Let's Dance
22 October 2010 - 16 January 2011
Mac/ Val - Musée d'Art Contemporain du Val-De-Marne, Vitry-sur-Seine, FR
“Let’s Dance” is of course a reference to the famous soul-oriented album by David Bowie in 1983. An invitation? A summons? Strangely enough, this title sounds incredibly similar to the slogan chanted by Act Up: I’ll go dancing anyway! Because here it’s definitely a form of resistance. This group exhibit gives a vision of what happens behind the scenes which prove to be slightly sad. Feeling the irrepressible need to commemorate together all the memorable times in your life is one of the exhibit’s themes connecting the fifty works of international artists gathered together for “Let’s Dance” from October 22 to January 16, 2011.
“Let’s Dance” addresses the clichés of celebration through its markers: birthdays, fireworks, candles, cake, block parties, rites of passages, and music … all things that bring people together but cannot prevent loneliness. The exhibition has been designed like a great still-life … where snippets and tales are interwoven throughout the exhibition. Narrative fragments are revealed around an installation, a sculpture, a video or a painting, all just like fleeting, disturbing and unfinished moments. But these scenes are universal enough to allow each and everybody to relate.
For Douglas Gordon, a birthday is synonymous with « tears », and so for his birthday he stamps a skull with stars, symbolizing the years gone by. This is ritual which was copied by many other exhibit artists in their own manner – each year Valérie Favre paints a new painting of the series Balls and Tunnels according to a precise protocol. Day after day, the German painter, Peter Dreher paints an empty glass on a white table. A challenge in this time that ticks away?
The Flemish artist, Hans Op de Beeck makes wistful videos. In All together now... the images are shown in a continuous loop which shows us a world spinning around like a crazy merry-go-round, a world where everything is endlessly repeated and where any attempt to communicate fails or seems in vain. Nevertheless these works are not depressing. There is always a balance between seriousness and irony, between sadness and humour.
However, far from the clichés which describe totally stereotype situations, “Let’s Dance” plays on the ambiguity of objects. So, with Claude Closky, a rasterized screen becomes fireworks. As to Christodoulos Panayiotou, he’s interested in fireworks used by the Naples mafia to communicate. In his work entitled Fraught Times: For Eleven Months of the Year it’s an Artwork and in December it’s Christmas Philippe Parreno questions temporality.
So is it a Christmas tree or a sculpture?

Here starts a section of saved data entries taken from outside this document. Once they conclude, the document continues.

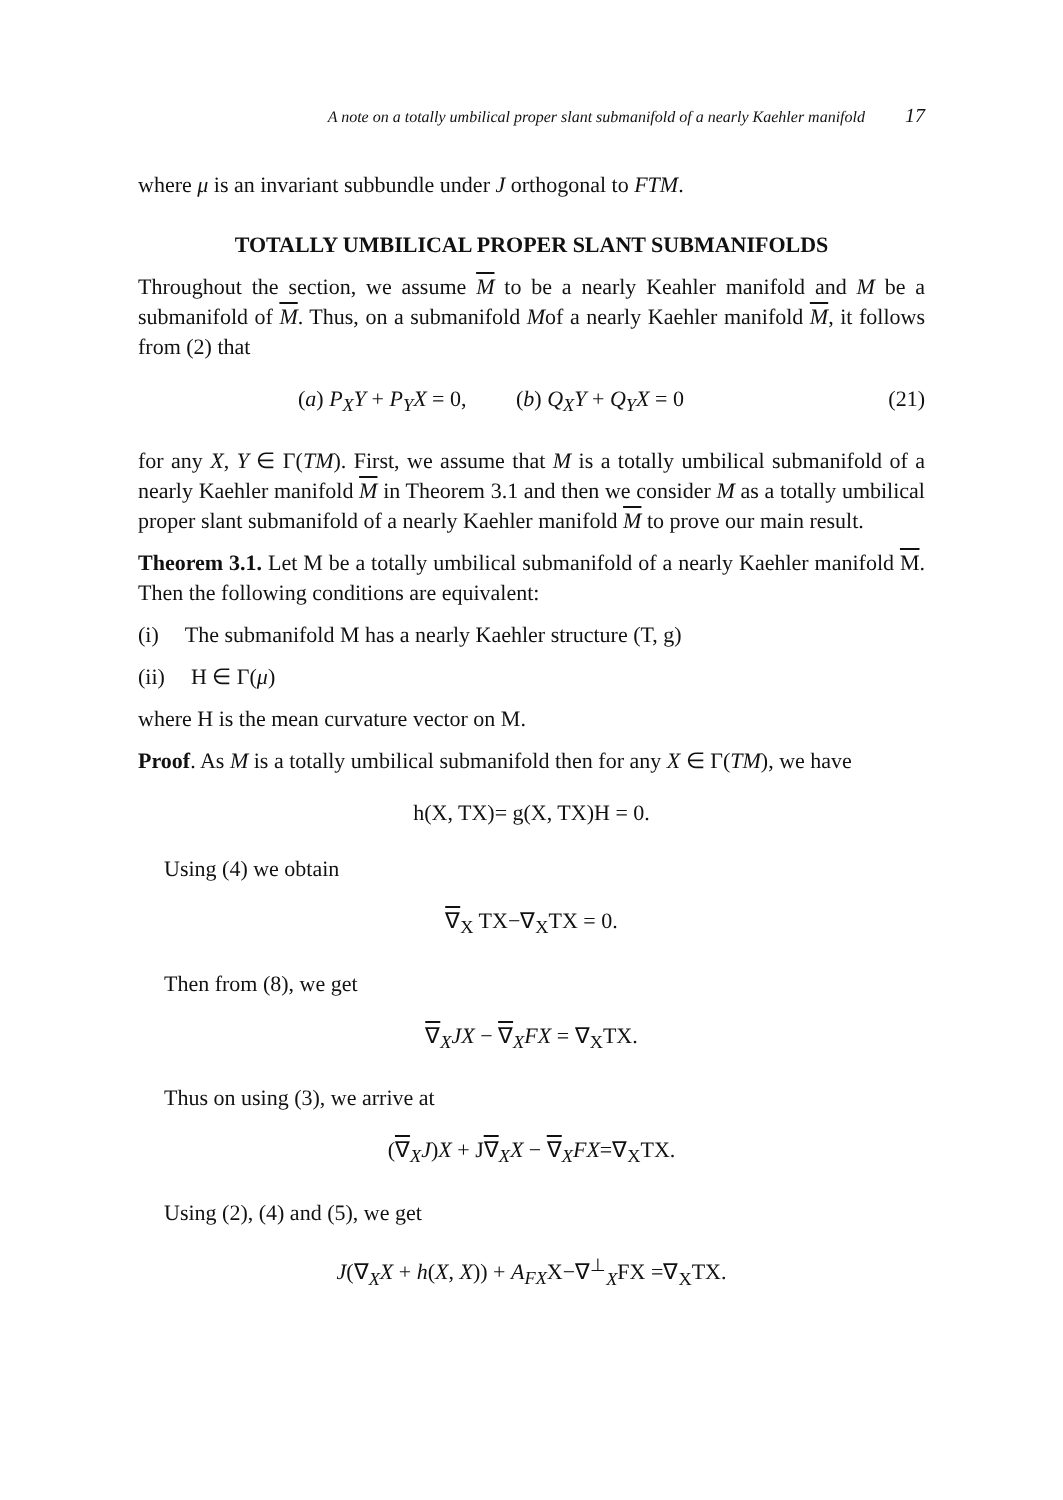A note on a totally umbilical proper slant submanifold of a nearly Kaehler manifold 17
where μ is an invariant subbundle under J orthogonal to FTM.
TOTALLY UMBILICAL PROPER SLANT SUBMANIFOLDS
Throughout the section, we assume M to be a nearly Keahler manifold and M be a submanifold of M. Thus, on a submanifold Mof a nearly Kaehler manifold M, it follows from (2) that
(a) P<sub>X</sub>Y + P<sub>Y</sub>X = 0, (b) Q<sub>X</sub>Y + Q<sub>Y</sub>X = 0 (21)
for any X, Y ∈ Γ(TM). First, we assume that M is a totally umbilical submanifold of a nearly Kaehler manifold M in Theorem 3.1 and then we consider M as a totally umbilical proper slant submanifold of a nearly Kaehler manifold M to prove our main result.
Theorem 3.1. Let M be a totally umbilical submanifold of a nearly Kaehler manifold M. Then the following conditions are equivalent:
(i) The submanifold M has a nearly Kaehler structure (T, g)
(ii) H ∈ Γ(μ)
where H is the mean curvature vector on M.
Proof. As M is a totally umbilical submanifold then for any X ∈ Γ(TM), we have
h(X, TX)= g(X, TX)H = 0.
Using (4) we obtain
∇<sub>X</sub> TX−∇<sub>X</sub>TX = 0.
Then from (8), we get
∇<sub>X</sub>JX − ∇<sub>X</sub>FX = ∇<sub>X</sub>TX.
Thus on using (3), we arrive at
(∇<sub>X</sub>J)X + J∇<sub>X</sub>X − ∇<sub>X</sub>FX=∇<sub>X</sub>TX.
Using (2), (4) and (5), we get
J(∇<sub>X</sub>X + h(X, X)) + A<sub>FX</sub>X−∇<sup>⊥</sup><sub>X</sub>FX =∇<sub>X</sub>TX.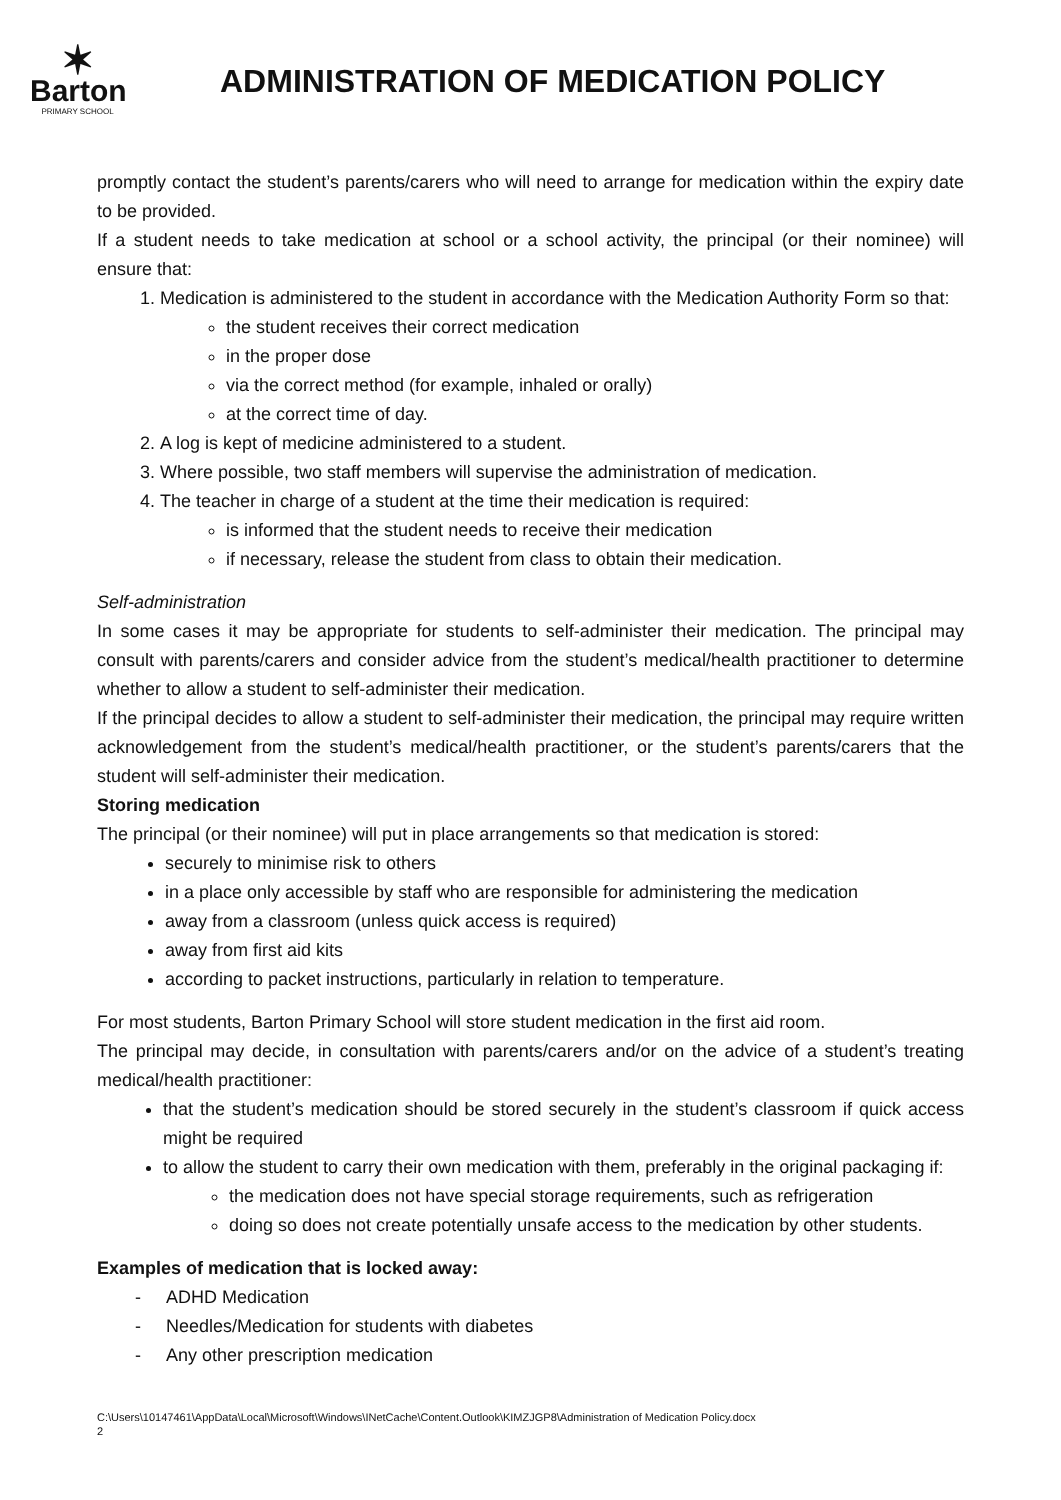✶
Barton
PRIMARY SCHOOL
ADMINISTRATION OF MEDICATION POLICY
promptly contact the student’s parents/carers who will need to arrange for medication within the expiry date to be provided.
If a student needs to take medication at school or a school activity, the principal (or their nominee) will ensure that:
1. Medication is administered to the student in accordance with the Medication Authority Form so that:
the student receives their correct medication
in the proper dose
via the correct method (for example, inhaled or orally)
at the correct time of day.
2. A log is kept of medicine administered to a student.
3. Where possible, two staff members will supervise the administration of medication.
4. The teacher in charge of a student at the time their medication is required:
is informed that the student needs to receive their medication
if necessary, release the student from class to obtain their medication.
Self-administration
In some cases it may be appropriate for students to self-administer their medication. The principal may consult with parents/carers and consider advice from the student’s medical/health practitioner to determine whether to allow a student to self-administer their medication.
If the principal decides to allow a student to self-administer their medication, the principal may require written acknowledgement from the student’s medical/health practitioner, or the student’s parents/carers that the student will self-administer their medication.
Storing medication
The principal (or their nominee) will put in place arrangements so that medication is stored:
securely to minimise risk to others
in a place only accessible by staff who are responsible for administering the medication
away from a classroom (unless quick access is required)
away from first aid kits
according to packet instructions, particularly in relation to temperature.
For most students, Barton Primary School will store student medication in the first aid room.
The principal may decide, in consultation with parents/carers and/or on the advice of a student’s treating medical/health practitioner:
that the student’s medication should be stored securely in the student’s classroom if quick access might be required
to allow the student to carry their own medication with them, preferably in the original packaging if:
the medication does not have special storage requirements, such as refrigeration
doing so does not create potentially unsafe access to the medication by other students.
Examples of medication that is locked away:
- ADHD Medication
- Needles/Medication for students with diabetes
- Any other prescription medication
C:\Users\10147461\AppData\Local\Microsoft\Windows\INetCache\Content.Outlook\KIMZJGP8\Administration of Medication Policy.docx
2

With works line Single Disco, by Bernhard Martin, there’s a nightclub as big as a wardrobe, just big enough for one person, or Love me Tender, a lonely bumper car by Pierre Ardouvin, these artists create frustrating images with a tinge of humour and poetry which short-circuits our emotional network. These works lead to tension, producing a strange effect, a paradoxical sensation opposite these works made from party elements symbolizing fun. The individual facing a group feels indeed very lonely. For the exhibition “Let’s Dance”, there is no more irony or empathy. The past is over and the future is unknown.
Without the notion of time, we can’t be nostalgic.